Biffle took advantage of the time off with a Bahamas vacation, chartering a big boat that he stayed on during the week. It was peaceful, with crystal clear water, pristine beaches and really no one else around.
“I haven’t been on a vacation in quite some time like that,” Biffle said. “Man, I’m ready to go. I’m fired up. … I’m pretty excited about getting going.”
Texas is the only Nationwide race in a four-week span. There have been two weeks off in the second-tier series since its race at Fontana on March 24, and there isn’t a race next week.
“It feels like it’s been a while. … Easy breezy April,” said Danica Patrick, who is in her first full Nationwide season.
After the radiator was punctured by debris, Patrick dropped out of the California race with engine trouble and finished 35th. She completed only 63 of 150 laps on the day before her 30th birthday.
“I was able to give myself plenty of distractions over the last couple of weeks. … A never-ending birthday party,” Patrick said. “Breaks get me excited to get back at it again. I think that’s what it’s done.”
There was a party on her birthday, followed by trips to Cabo and Northern California and a surprise party.

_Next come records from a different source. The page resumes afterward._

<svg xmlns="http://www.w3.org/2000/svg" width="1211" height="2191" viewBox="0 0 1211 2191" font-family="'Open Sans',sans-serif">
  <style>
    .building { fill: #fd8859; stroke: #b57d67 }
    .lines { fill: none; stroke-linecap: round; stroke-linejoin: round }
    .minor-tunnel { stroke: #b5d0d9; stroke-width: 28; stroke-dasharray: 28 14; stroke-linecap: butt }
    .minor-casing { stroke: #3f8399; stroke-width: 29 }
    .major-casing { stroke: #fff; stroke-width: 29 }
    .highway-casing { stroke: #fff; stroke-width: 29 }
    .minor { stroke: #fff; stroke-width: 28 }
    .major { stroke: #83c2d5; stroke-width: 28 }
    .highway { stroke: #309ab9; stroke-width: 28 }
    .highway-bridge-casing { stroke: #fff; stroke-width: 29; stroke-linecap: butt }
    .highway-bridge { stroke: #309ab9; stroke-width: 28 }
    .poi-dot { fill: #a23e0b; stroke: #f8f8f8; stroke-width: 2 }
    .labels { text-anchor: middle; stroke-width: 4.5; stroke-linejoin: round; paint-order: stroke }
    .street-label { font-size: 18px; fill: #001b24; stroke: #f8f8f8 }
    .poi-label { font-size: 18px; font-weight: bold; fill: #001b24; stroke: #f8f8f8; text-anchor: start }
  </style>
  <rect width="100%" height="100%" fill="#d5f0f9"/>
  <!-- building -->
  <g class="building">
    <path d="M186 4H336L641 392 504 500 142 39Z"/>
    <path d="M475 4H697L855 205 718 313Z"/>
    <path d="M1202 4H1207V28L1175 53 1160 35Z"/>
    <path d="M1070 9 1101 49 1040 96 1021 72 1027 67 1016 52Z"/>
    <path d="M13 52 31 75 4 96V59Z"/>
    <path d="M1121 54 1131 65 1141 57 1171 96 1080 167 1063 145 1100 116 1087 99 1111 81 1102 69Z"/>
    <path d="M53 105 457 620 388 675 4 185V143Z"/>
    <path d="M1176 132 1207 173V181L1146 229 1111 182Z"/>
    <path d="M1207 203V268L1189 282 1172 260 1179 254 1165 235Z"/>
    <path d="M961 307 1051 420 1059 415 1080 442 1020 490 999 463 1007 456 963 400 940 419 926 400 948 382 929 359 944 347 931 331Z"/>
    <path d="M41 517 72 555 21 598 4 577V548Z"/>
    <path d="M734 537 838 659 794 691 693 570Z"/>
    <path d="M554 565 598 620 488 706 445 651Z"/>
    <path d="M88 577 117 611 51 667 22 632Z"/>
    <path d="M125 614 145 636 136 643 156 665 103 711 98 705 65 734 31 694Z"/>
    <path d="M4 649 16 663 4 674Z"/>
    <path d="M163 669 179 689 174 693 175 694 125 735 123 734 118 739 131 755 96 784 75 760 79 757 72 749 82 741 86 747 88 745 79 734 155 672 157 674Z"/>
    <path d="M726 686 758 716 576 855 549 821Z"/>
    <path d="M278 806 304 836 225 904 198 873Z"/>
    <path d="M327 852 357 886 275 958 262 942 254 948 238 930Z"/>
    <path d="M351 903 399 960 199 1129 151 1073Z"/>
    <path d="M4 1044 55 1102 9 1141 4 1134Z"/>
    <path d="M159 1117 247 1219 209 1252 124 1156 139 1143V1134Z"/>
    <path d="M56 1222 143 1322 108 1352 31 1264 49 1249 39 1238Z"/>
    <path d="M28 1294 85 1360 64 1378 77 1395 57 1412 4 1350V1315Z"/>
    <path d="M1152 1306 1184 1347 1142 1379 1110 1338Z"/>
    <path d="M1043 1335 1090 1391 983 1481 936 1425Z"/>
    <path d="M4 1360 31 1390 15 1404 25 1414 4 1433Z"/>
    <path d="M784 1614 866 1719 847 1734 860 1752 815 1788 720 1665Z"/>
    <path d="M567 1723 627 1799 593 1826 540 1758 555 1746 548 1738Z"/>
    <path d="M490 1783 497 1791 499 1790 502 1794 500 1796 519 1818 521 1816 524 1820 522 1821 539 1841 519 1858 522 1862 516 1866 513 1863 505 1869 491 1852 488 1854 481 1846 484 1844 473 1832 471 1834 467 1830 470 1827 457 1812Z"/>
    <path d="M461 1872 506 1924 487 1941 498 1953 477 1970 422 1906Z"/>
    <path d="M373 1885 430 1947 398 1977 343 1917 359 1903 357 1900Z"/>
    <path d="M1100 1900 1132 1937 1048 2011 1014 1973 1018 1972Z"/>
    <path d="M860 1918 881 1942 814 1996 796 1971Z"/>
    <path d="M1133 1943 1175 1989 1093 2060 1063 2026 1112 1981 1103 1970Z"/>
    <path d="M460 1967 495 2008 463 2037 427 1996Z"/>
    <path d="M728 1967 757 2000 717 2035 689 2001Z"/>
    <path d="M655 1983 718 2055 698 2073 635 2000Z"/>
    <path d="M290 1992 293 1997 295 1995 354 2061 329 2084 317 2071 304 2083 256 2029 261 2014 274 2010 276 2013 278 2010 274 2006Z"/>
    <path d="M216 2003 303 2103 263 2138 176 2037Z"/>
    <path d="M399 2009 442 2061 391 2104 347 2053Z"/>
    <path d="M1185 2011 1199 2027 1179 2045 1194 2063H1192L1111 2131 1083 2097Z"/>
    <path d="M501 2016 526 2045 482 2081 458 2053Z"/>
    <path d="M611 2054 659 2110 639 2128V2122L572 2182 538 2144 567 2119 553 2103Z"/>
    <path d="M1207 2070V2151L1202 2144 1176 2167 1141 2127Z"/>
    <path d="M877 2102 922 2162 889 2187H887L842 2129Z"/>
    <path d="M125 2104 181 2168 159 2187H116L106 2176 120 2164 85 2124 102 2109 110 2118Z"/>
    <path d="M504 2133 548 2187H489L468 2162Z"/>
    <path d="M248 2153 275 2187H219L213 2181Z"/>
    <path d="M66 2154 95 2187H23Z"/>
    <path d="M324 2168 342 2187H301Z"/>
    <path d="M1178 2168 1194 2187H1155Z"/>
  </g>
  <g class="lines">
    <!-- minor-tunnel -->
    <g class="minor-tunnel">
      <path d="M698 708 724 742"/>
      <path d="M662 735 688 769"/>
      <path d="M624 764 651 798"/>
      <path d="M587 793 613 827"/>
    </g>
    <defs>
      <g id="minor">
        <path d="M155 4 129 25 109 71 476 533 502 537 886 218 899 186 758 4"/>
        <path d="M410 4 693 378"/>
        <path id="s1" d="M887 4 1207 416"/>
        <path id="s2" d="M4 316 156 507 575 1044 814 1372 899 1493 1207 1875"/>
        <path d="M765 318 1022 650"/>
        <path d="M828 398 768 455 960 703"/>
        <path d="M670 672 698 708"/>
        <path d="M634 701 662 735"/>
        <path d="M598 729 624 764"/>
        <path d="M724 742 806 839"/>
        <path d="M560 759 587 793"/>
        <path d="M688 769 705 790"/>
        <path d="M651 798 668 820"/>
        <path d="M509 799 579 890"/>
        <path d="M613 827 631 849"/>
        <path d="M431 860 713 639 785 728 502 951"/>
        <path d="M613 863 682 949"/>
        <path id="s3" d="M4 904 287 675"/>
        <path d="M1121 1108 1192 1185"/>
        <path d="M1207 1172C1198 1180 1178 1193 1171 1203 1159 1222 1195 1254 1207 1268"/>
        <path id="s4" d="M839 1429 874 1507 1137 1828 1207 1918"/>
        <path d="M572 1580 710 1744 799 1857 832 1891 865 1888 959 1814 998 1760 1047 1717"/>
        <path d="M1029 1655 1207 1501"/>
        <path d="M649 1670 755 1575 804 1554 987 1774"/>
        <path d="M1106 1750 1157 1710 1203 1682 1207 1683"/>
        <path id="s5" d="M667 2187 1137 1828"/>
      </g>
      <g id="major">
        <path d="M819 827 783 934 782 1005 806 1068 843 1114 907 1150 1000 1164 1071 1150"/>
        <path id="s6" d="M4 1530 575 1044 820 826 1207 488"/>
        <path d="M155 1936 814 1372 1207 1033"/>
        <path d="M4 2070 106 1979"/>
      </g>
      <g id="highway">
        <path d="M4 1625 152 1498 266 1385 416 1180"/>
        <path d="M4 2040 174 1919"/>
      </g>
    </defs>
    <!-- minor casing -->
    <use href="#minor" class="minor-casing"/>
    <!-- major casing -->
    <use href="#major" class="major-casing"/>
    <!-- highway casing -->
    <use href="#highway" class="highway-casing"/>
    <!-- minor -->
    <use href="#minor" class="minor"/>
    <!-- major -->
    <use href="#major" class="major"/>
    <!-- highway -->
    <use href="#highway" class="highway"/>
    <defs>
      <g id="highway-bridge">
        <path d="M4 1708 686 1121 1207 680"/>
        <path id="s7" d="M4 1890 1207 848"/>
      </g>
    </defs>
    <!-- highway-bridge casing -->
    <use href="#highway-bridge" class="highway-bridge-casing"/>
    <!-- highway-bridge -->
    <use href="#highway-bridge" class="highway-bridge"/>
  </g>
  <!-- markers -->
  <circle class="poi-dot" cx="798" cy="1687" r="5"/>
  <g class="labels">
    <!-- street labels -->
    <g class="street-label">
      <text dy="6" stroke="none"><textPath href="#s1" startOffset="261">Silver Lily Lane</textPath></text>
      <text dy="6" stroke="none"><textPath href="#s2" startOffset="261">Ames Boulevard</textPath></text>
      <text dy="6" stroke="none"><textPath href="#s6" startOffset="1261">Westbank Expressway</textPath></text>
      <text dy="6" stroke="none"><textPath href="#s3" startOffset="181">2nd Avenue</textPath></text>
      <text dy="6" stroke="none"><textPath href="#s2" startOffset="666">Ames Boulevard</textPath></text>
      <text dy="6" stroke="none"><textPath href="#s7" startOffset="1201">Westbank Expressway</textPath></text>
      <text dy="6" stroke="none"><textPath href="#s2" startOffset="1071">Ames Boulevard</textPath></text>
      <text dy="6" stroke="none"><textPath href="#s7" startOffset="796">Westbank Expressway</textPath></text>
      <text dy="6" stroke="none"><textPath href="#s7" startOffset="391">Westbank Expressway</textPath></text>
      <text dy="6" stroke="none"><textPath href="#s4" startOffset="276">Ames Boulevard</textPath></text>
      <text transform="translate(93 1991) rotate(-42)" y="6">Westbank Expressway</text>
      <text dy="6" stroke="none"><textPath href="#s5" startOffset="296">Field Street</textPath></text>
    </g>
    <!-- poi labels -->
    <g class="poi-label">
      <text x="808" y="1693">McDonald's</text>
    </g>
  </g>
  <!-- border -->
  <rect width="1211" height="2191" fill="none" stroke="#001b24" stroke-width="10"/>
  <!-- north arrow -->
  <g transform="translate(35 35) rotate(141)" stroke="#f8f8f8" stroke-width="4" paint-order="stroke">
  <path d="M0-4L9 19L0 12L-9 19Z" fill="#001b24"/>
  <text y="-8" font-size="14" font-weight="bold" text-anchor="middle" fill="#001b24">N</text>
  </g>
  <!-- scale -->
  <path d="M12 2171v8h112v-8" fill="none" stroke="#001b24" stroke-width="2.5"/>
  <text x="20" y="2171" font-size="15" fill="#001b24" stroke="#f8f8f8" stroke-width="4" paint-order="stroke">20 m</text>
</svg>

Patrick’s limited Sprint Cup schedule with Tony Stewart’s team won’t have her driving in Texas until the November race.
Missing from the Nationwide field this weekend is Trevor Bayne, the November winner who is fourth in points this season. But a lack of sponsorship forced Roush Fenway Racing to leave the No. 60 car out of this race.
Kyle Busch’s Nationwide team is sponsored by Monster Energy, which was looking to do only a certain number of races before the racing brothers said they would split the full season in the car.
Kurt is only a driver and Kyle is driver-owner of a team of more than 100 employees.
“This is his program. This is his neck on the line, so to speak. He’s got such a strong will to succeed at this ownership level, and I’m here to help out,” Kurt Busch said.
“For him to sit on the pit box, for him to put on the headset as an owner and to watch his car go around the race track … It’ll be neat for him to really settle into his ownership role this weekend,” he said.
But just what will the reaction of the boss be if the No. 54 car has a bad race.
“He’s going to come down on me big time,” Kurt said, laughing. “We’ll see how he reacts when it’s big brother that he’s talking to. But, all kidding aside, we have our agenda set forth and the respect that we have for one another, and there will be times this year when that is tested. Hopefully on the first weekend, it’s not.”